Progressives, however, should be the ones who understand what Democrats are up against. If you're a progressive, you don't trust capitalism at all. You believe it needs to be abolished or at least highly regulated, because it's too powerful and too rapacious. And yet when progressives run for office, they too hold out the hope that the fight against capitalist greed can be won effortlessly in an election or two. Vote for Bernie and we'll have nice things!

We can't have nice things because in order to have nice things we have to fight capital. And this is how capital fights -- not by sending out a rich man who looks like Gordon Gekko to say, "Give me all the nice things!," but by deploying someone more sympathetic as the alleged voice of reason.

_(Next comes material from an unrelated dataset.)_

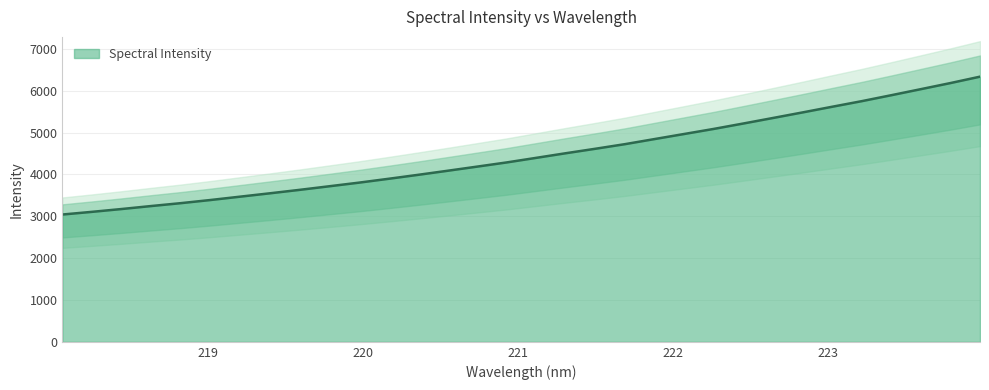

What value does the data have at 223.9802?

6335.6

Thirty years ago, I used to read William Greider writing about how fat cats would send small business men to lament the harm that a liberal bill would do to them, when the bill's real targets were actually the fat cats themselves. Want to raise the estate tax on the Kardashians? Think of the poor family farmers!

In this fight, they sent out Manchin, who's meant to stand in for dirt-poor West Virginians in coal country, people presumed to have the elemental values of hard work and thrift. (Don't laugh -- much of America believes that narrative.) Sinema stands in for ... um, I don't know what she stands in for. Maybe she's the kooky upstairs neighbor in a beloved sitcom. But she says that all those liberals in Washington, D.C., like that big spending, but she's a moderate, dammit, and she doesn't trust it! And more people than we'd like to believe fall for that. (At least one Arizona poll shows Sinema with higher statewide approval ratings than Arizona's other Democratic senator Mark Kelly.)

Capital knows how to run this play, which works nearly every time. Capitalism knows how to buy politicians like Manchin and Sinema so they stay bought. For capital, this is a fight to the death. And capital is on the verge of victory -- not just the death of the reconciliation bill but full Republican control of D.C. by 2025.

Old liberals with New Deal dreams should have known capital would find a doomsday weapon, but they didn't. Progressives absolutely should have known the same thing, but they didn't.

The liberals don't want to openly blame capitalists for this impasse -- they believe you can establish detente with capitalism, taking their money while curbing their greed. Progressives -- people who have no illusions about capitalism -- really should have anticipated how hard this fight would be.

Democrats of all stripes need to tap into the anti-elitist anger of Americans, which polls say is actually quite high. But that hasn't happened. Capital has tapped into Americans' anti-spending skepticism instead, while buying off just enough politicians to be on the verge of victory. And that's why we are where we are.